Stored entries

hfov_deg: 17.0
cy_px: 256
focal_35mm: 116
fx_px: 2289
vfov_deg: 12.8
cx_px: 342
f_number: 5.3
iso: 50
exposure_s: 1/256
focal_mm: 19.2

---

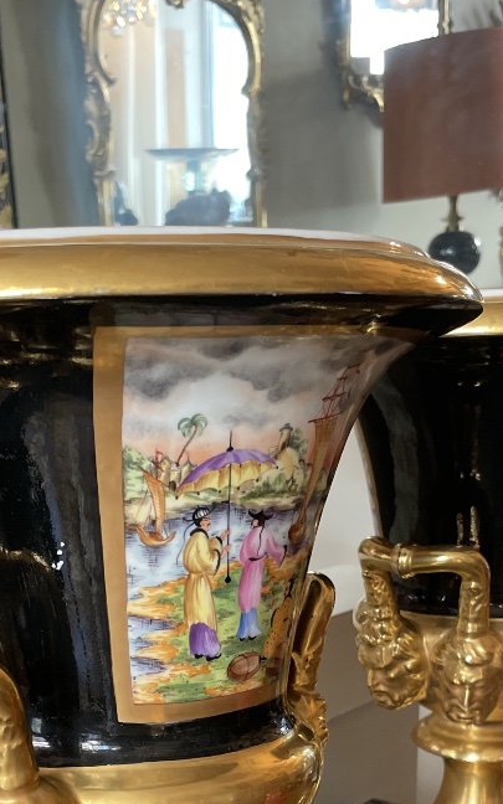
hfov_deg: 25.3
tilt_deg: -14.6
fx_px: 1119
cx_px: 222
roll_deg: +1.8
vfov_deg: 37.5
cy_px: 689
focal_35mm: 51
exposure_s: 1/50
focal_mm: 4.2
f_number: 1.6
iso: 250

==

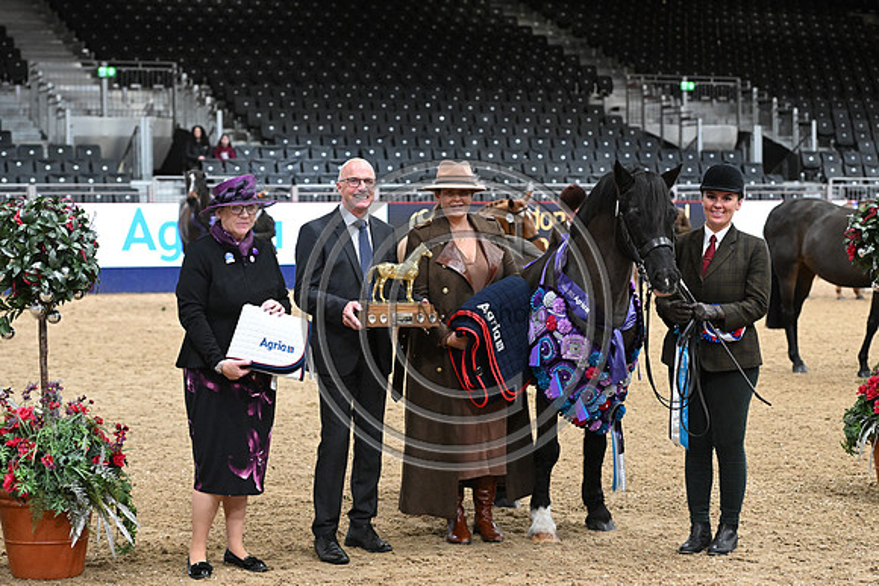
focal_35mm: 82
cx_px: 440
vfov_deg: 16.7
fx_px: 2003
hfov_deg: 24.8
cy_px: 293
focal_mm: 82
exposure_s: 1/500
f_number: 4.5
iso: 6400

What you should do
Give only the lines from the one holding "focal_35mm: 116" through the one holding "focal_mm: 19.2", each restated exactly as it appears above.

Expected answer
focal_35mm: 116
fx_px: 2289
vfov_deg: 12.8
cx_px: 342
f_number: 5.3
iso: 50
exposure_s: 1/256
focal_mm: 19.2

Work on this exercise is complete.